When Lack of Joy is Indicative of a Mood Disorder

A lack of joy may occur can persist if a person is suffering from a mood disorder like depression, according to Harvard Medical School. According to Harvard:

The inability to feel pleasure (also known as anhedonia) or to experience joy is part of the diagnostic criteria for depression, and it’s pretty common.

Approximately 8 percent of adults in the United States will experience depression during the course of a year. About 20 percent of U.S. adults will encounter or experience at least one episode of depression during the course of their lives.

Depression is not the only mental health condition that can result in a loss of joy. A loss of joy can also accompany a psychotic illness as well as dementia. It is also important to note that there are medications that are used to treat depression that can result in a loss of joy. This occurs with medications used to treat depression that cause what oftentimes is called “emotional blunting.” Emotional blunting may not only relieve symptoms of depression, but it can hamper an individual’s ability to experience joy as well.

Joy and Feel-Good Neurotransmitters

We will not delve too deeply into the neurobiology of joy. It is complex. We do note that there exist a few neurotransmitters that are prominent in promoting positive feelings:

  • Dopamine
  • Serotonin
  • Oxytocin
  • Endorphins

Many changes in our lives can increase these neurotransmitter levels, taking us on a course towards joy. The effects of neurotransmitters on the body are extensive. These run the gambit from relaxing your muscles to speeding up your heart rate. In the end, they may result in a final common pathway of promoting positive feelings. Whether it is finding a sense of purpose in your life or enjoying supportive relationships, the benefits on the mind and body are far-reaching and profound.

How to Increase Joy in Your Life

According to Harvard Medical School, there are some practices, tactics, and techniques you should consider employing as a means of increasing or enhancing joy in your life. These include:

Perform a regular aerobic physical activity. Physical activity has the potential to release a considerable amount in the way of neurotransmitters. Moreover, the effects linger for a period of time long after the aerobic exercise is over.

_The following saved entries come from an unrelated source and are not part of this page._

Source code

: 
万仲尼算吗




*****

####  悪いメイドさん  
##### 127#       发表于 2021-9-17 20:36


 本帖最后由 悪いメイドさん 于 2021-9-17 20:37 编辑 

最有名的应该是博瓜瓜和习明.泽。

Dedicate yourself to other people. Research has revealed that activities including volunteering produce greater joy than focusing on yourself.

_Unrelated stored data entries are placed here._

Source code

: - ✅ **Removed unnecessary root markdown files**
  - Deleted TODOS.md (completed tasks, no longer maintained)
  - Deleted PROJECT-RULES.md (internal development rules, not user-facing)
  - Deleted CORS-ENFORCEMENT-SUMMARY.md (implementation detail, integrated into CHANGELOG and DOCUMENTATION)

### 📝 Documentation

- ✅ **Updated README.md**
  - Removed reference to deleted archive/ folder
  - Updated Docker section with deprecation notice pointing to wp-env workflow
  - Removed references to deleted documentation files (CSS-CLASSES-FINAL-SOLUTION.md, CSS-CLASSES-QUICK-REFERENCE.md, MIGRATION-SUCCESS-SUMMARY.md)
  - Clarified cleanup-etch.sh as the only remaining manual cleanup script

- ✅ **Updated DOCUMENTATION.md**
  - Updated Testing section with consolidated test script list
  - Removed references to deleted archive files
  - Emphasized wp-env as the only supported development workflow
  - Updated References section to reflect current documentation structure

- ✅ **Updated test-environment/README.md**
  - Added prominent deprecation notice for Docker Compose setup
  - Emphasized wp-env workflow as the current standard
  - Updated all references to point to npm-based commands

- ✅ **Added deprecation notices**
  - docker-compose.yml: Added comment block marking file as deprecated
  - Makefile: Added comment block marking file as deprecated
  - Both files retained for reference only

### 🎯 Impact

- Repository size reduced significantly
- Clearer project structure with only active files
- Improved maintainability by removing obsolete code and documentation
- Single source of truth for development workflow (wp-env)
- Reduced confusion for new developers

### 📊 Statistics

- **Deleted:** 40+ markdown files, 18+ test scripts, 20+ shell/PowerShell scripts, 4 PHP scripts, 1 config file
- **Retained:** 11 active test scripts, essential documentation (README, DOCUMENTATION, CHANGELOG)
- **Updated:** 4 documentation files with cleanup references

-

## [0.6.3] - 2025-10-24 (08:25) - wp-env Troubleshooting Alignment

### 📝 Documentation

Connect with your spiritual side. When we join with something larger than ourselves, we develop feelings of:

  • Gratitude
  • Compassion
  • Peace
  • Joy

Connect with your spiritual side. Meditation is found to be a powerful way to modify brain pathways in a manner that increases a sense of joy.

Discover something new. Research has also revealed that humans are hard-wired to experience joy when experiencing something novel or something new. Developing a new pursuit can help us refocus our energy, reinvigorate our lives, and give us a sense of joy.

Give yourself permission to take a few moments of pleasure. This particularly is the case when you are feeling low, overworked, or almost overwhelmed.

Pay attention to the good. You have the potential to develop a joyous mindset. You need to understand that developing a joyous mindset does take practice.

Limit negativity. At the other end of the spectrum, you also want to eliminate negativity in your life. Negativity comes in many forms and can include such things as:

  • Gossipy neighbors, coworkers, or even people you consider friends
  • A toxic relationship with a family member
  • A complaining friend

Spending time around a negative mindset influences us directly. It’s okay to set limits. You should extract yourself from people, places, and circumstances that seem to foster the potential for negative mindsets.

Focus your efforts on what brings meaning to your life. What brings meaning, and then joy, to your life is a personal determination unique to you. What brings meaning and then joy to someone else’s life is uniquely their own and not transferable to you. In this regard, you should avoid a focus on money.  

If you continue to have problems experiencing pain, schedule an appointment with your doctor. A determination can be made in regard to whether some clinical options might be available to you to assist you in addressing the lack of joy you may find yourself experiencing in your life.